Larson slipped back into the tent, but Karen hardly noticed him, so fascinated was she by this character before her. Short, old and unassuming though he might be, his presence was commanding. Here was a leader among his people. Of that, she had no doubt. Larson sat down behind her and to her right.
Finally, after the old man had drained his mug, he looked Karen in the eye and said in heavily accented English, “Is it time?”
“For what?” Karen asked.
The elder answered in Sami.
Karen looked over at her impromptu servant. “Translate, will you?”
“Isn’t that using me to help your mission?” he asked dryly. “I wouldn’t want to break the rules.”
She rolled her eyes. “Enough people here speak English or Russian or something else one of us speaks that we’d eventually communicate with these people. I dunno ’bout you, but I’m tired and hungry. Let’s get this over with this week. Just translate.” Then, in the interest of diplomacy, she flashed him her most winning smile. “Please.”
It was a blatantly girly tactic, but she wasn’t above using her gender as a weapon. All was fair in love and war—this being war, of course.
Larson shrugged. “And I quote the village elder, ‘Ah. You test me. We have received the prophecy and faithfully repeated it for all the Sami to hear. Your yoik has spread like a great blizzard driven on the strongest north wind across the land.’”
“What the heck is a yoik?” she muttered to Larson.
“A chanted song. Used to record history, legends and religious prophecies.”
Louder and to the old man, she said, “May I hear this yoik?”
He nodded and began chanting in a warbling, rusty, old man’s voice. In the native language, darn it.
Larson murmured as the guy sang, “The old ways are lost by all but a few. The old beliefs are gone. It is time to restore them. We come to make it so. Restore your people. Restore your lands. Restore the faith. We come presently, and we are the sign. I shall cleanse your lands of the scourge upon it now, and then you shall be free. So said the warrior goddess to Naliki who walked in
dreaming wakefulness.”
The old man fell silent.
“Who’s Naliki?” Karen asked the siida-isit.
The old man answered, speaking rapidly at Larson. He must have realized the Norwegian soldier was translating for the women.

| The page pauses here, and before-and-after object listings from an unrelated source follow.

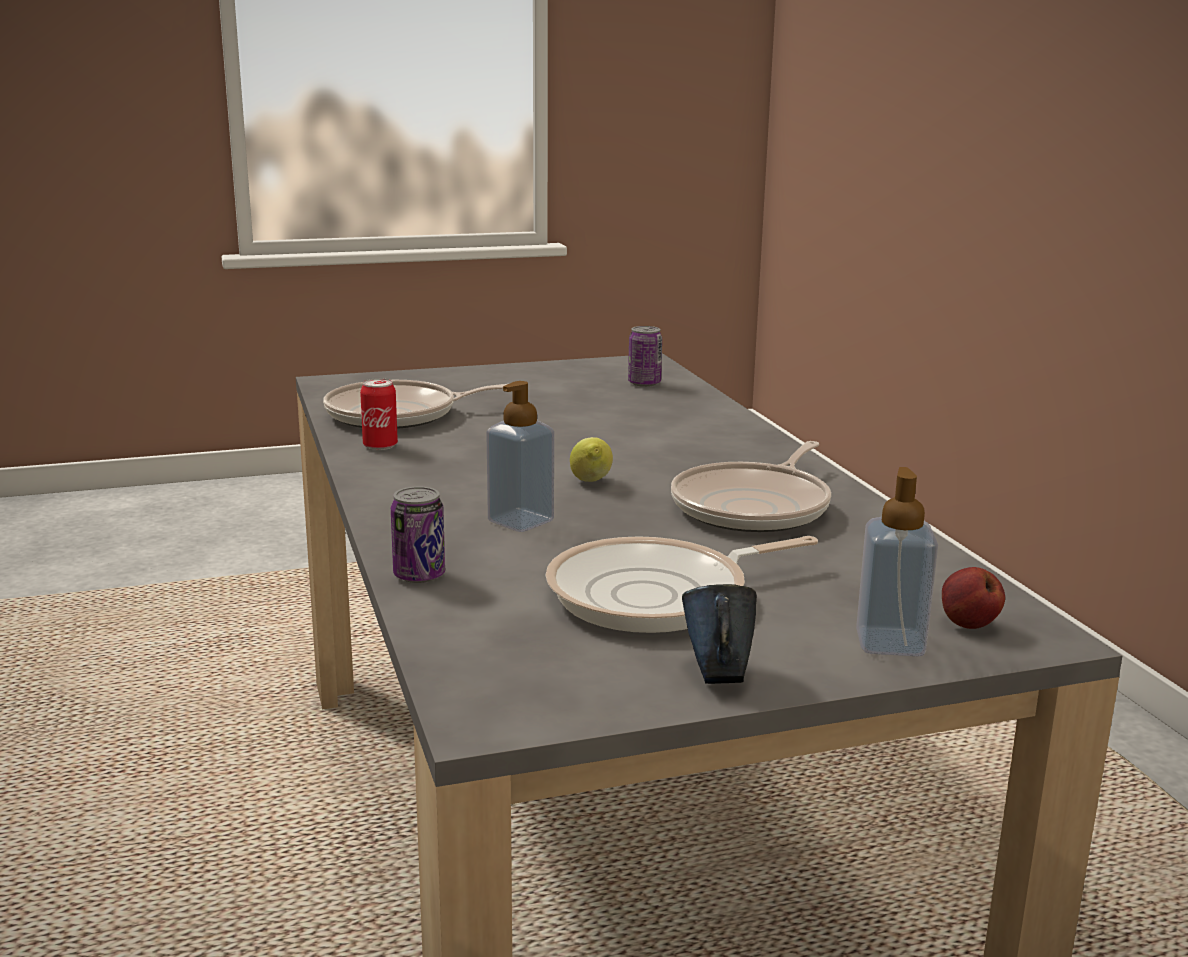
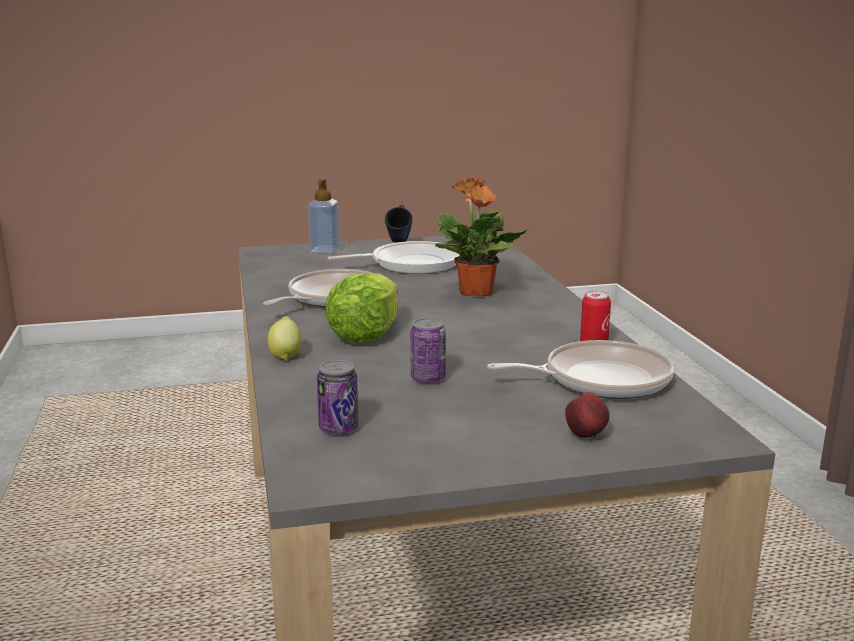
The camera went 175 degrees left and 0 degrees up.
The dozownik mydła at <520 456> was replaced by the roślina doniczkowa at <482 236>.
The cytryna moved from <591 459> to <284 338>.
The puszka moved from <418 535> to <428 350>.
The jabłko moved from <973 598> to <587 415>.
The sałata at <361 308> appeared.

“Naliki is the noaide to whom the goddess—that’s you—gave the vision. And the yoik he just sang was written by this Naliki person. Apparently, the Sami people have been waiting for a sign from the gods for a while that it’s time to rise up and take back their native lands and lifestyle.” Larson added lightly, “And here you are.”

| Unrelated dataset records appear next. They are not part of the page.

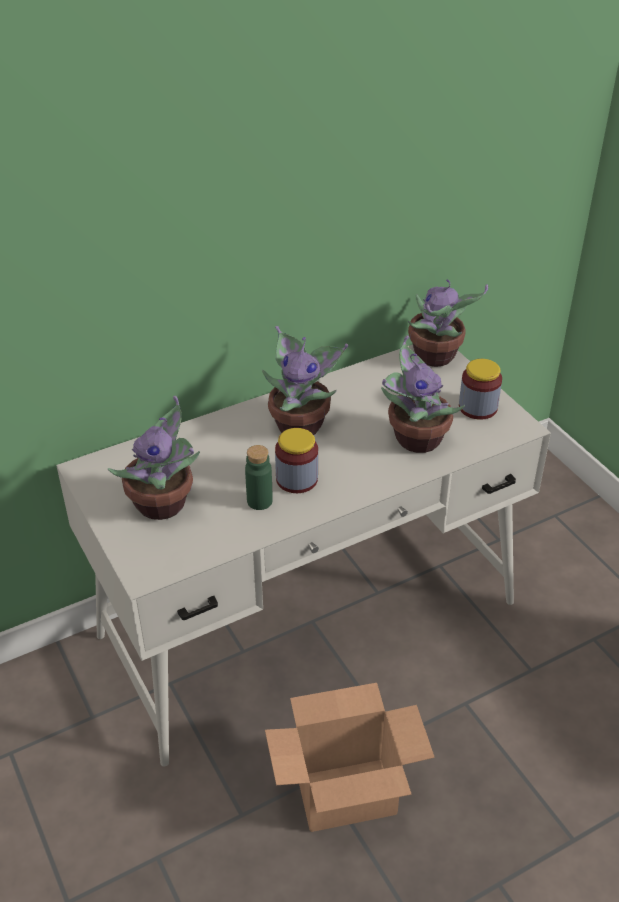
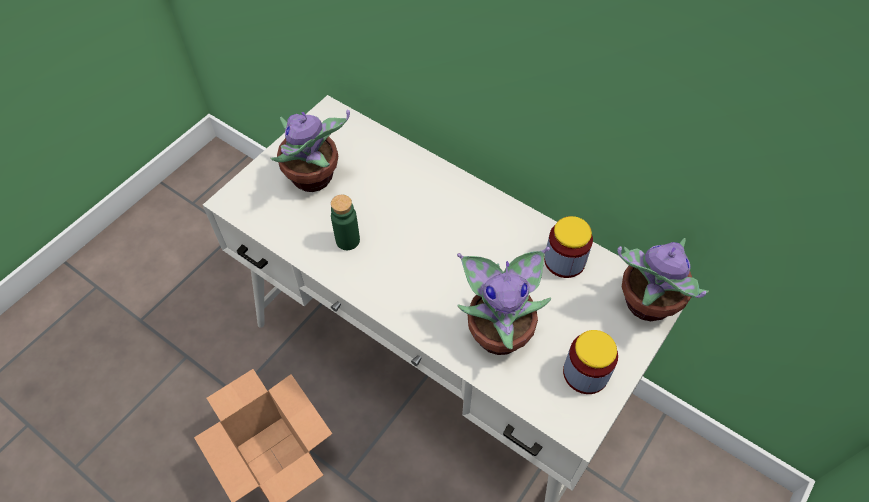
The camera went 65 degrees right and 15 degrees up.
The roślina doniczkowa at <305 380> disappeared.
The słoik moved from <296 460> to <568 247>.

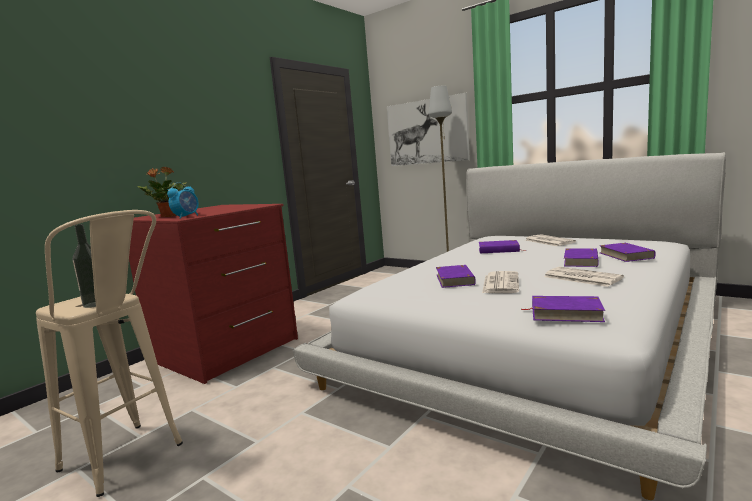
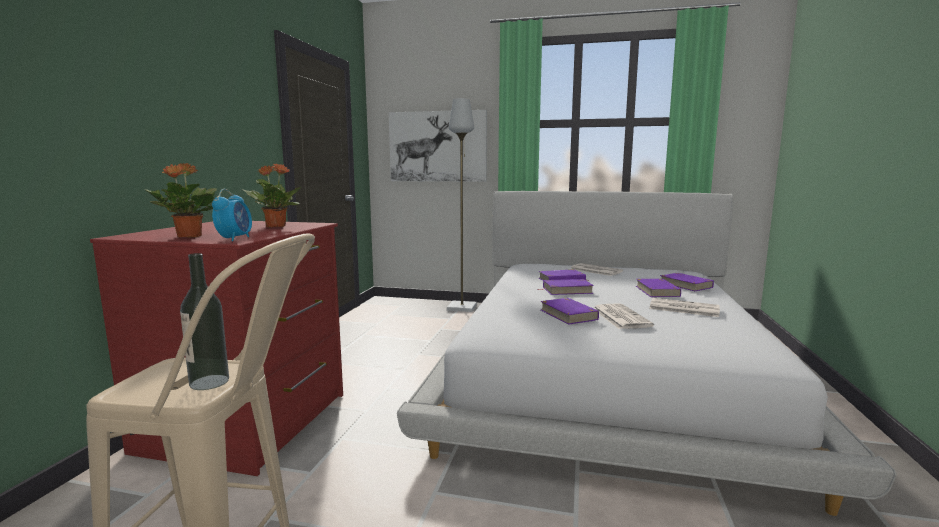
The camera went 25 degrees left and 0 degrees up.
The książka (fioletowy) moved from <563 309> to <566 287>.
The roślina doniczkowa at <272 196> appeared.

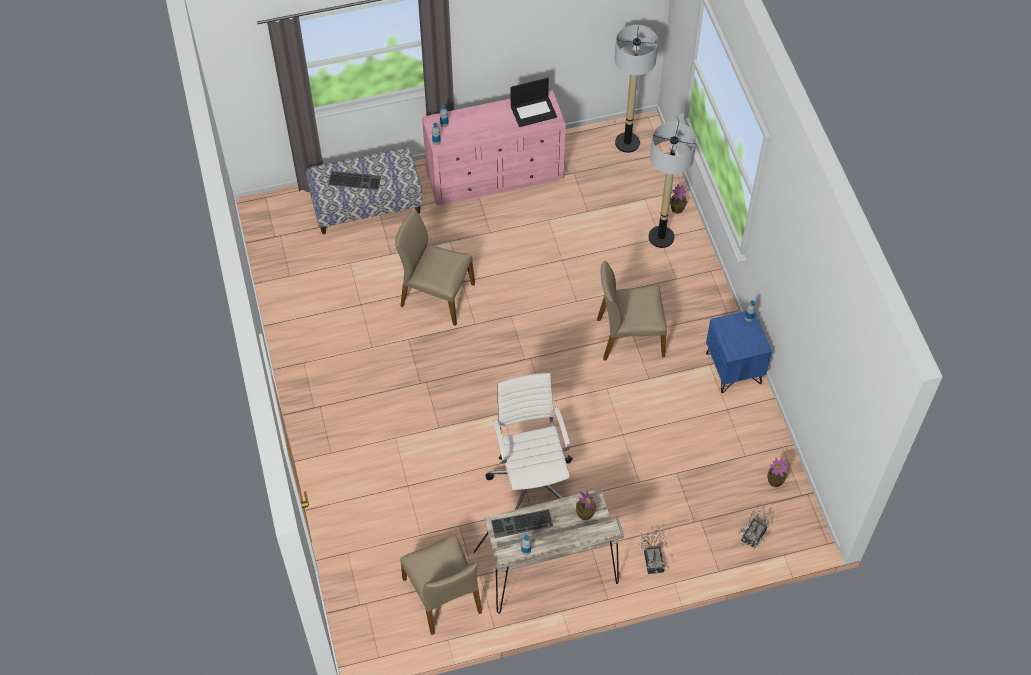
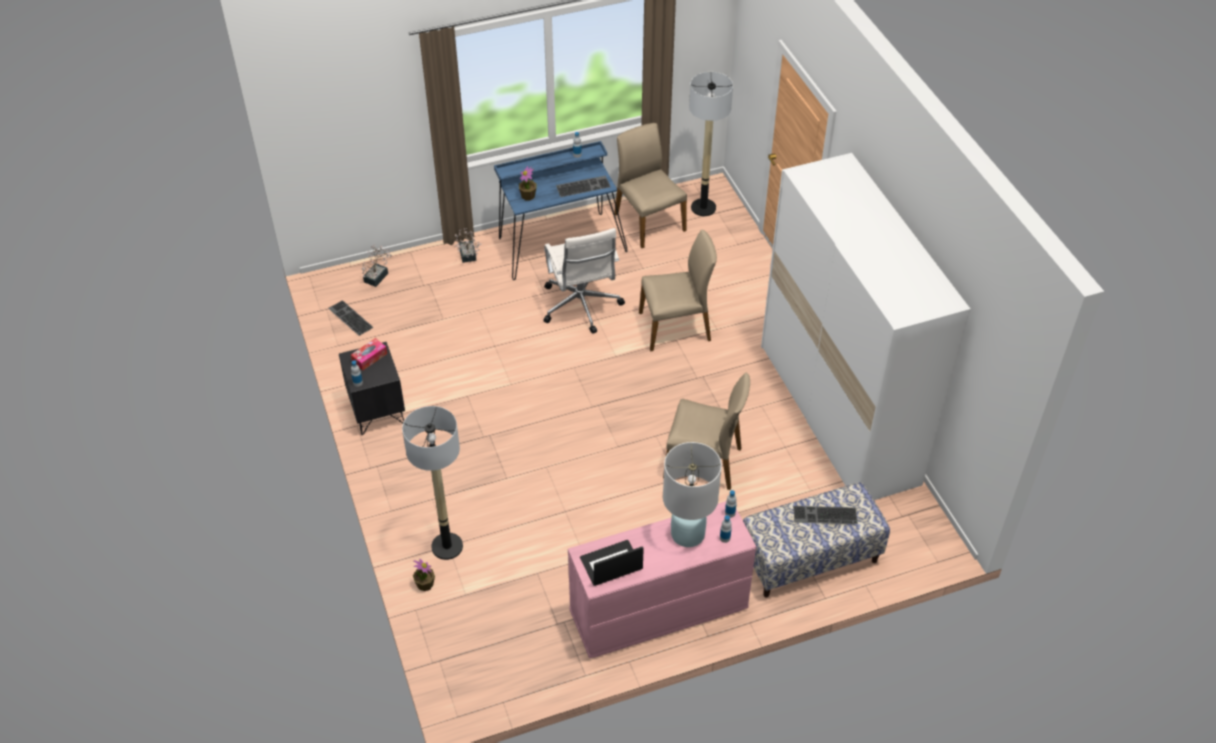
The camera went 175 degrees right and 10 degrees down.
The lampa stojąca moved from <636 89> to <711 144>.
The krzesło (beżowy) moved from <632 310> to <678 291>.
The szafka nocna (niebieski) at <739 352> became the szafka nocna (czarny) at <372 388>.
The roślina doniczkowa at <777 472> was replaced by the klawiatura at <351 318>.
The biurko (beżowy) at <549 551> became the biurko (niebieski) at <561 210>.
The szafa (biały) at <866 326> appeared.
The pudełko chusteczek at <369 354> appeared.
The lampa stołowa (biały) at <692 494> appeared.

Karen turned to stare over her shoulder at him. “You’re kidding.”
“Nope.”
“What’s this gentleman’s name?”
Larson said something in rapid Sami.
The old man replied in halting English, “I am Padmir, siida-isit of the Siida Cholma.”
Larson interjected, “Siida-isits are highly respected among their people. It is a great honor that he speaks to you as outsiders.”

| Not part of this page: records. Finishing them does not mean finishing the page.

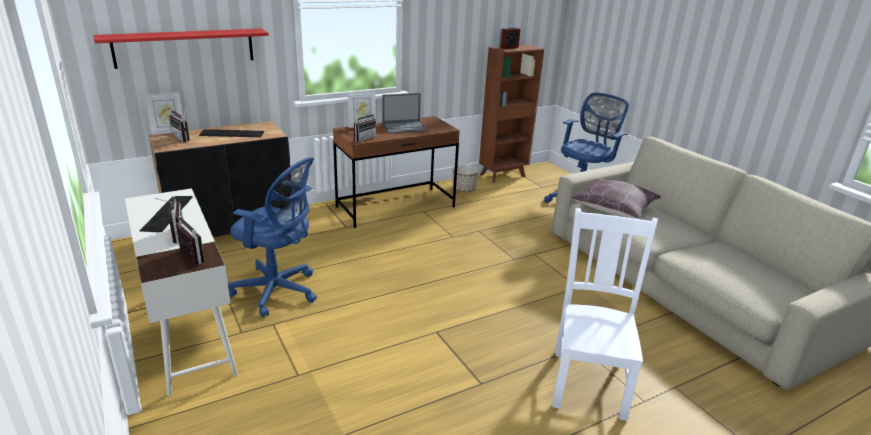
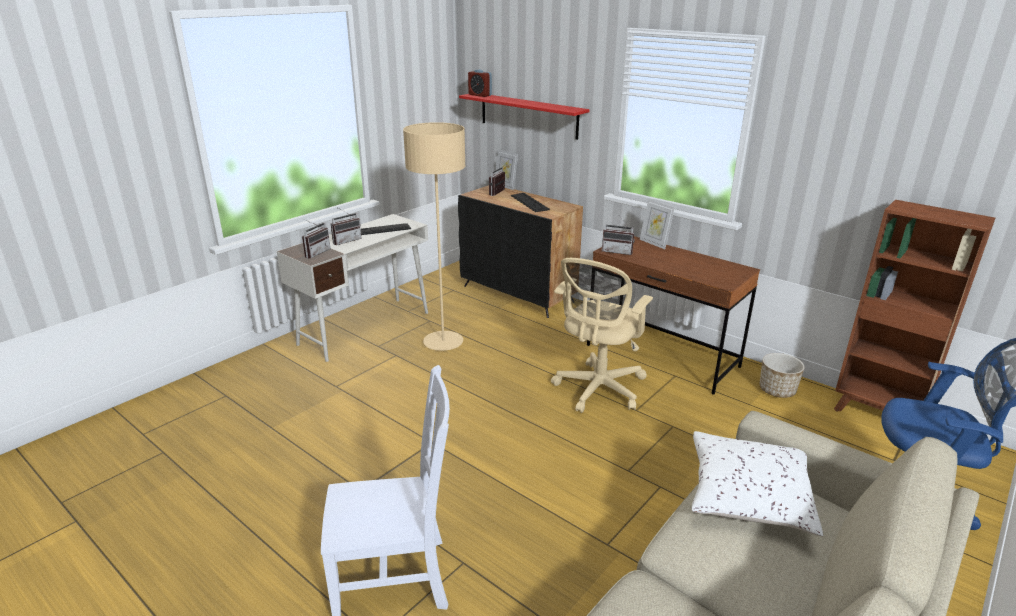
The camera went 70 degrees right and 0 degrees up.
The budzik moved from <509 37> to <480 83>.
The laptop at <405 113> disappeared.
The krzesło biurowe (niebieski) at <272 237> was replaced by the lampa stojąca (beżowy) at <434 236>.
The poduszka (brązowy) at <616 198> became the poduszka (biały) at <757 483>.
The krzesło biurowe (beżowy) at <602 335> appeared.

Padmir retorted, his black eyes snapping. “It is a great honor for you that I speak to you, Norse man. It is a great honor for me that the goddesses sit at my fire and speak to me.”
Karen laughed at the chagrined look on Larson’s face. She liked this old guy, Padmir. He’d certainly put the big, bad Norwegian commando in his place. “Translate for me, please, Oberstløytnant Larson.”
He nodded with a certain amount of annoyance.
Looking at the old man, she said, “Siida-isit Padmir, my companions and I come on a quest. We seek six strangers to these lands, much the same as us. They have come recently and set up a camp of sorts. Do you, by any chance, know where to find them?”
Larson scowled, but seemed to translate the message verbatim.
Padmir said something to the other men, who until now had been seated quietly behind him. The hunters’ faces lit up, and there was a spate of animated talk, accompanied by a great deal of hand waving.
Larson muttered, “They’ve already been looking for the place where you will cleanse the land of outsiders, and they say they’ve found it. Apparently, it’s less than a day’s walk from here to the north and east.”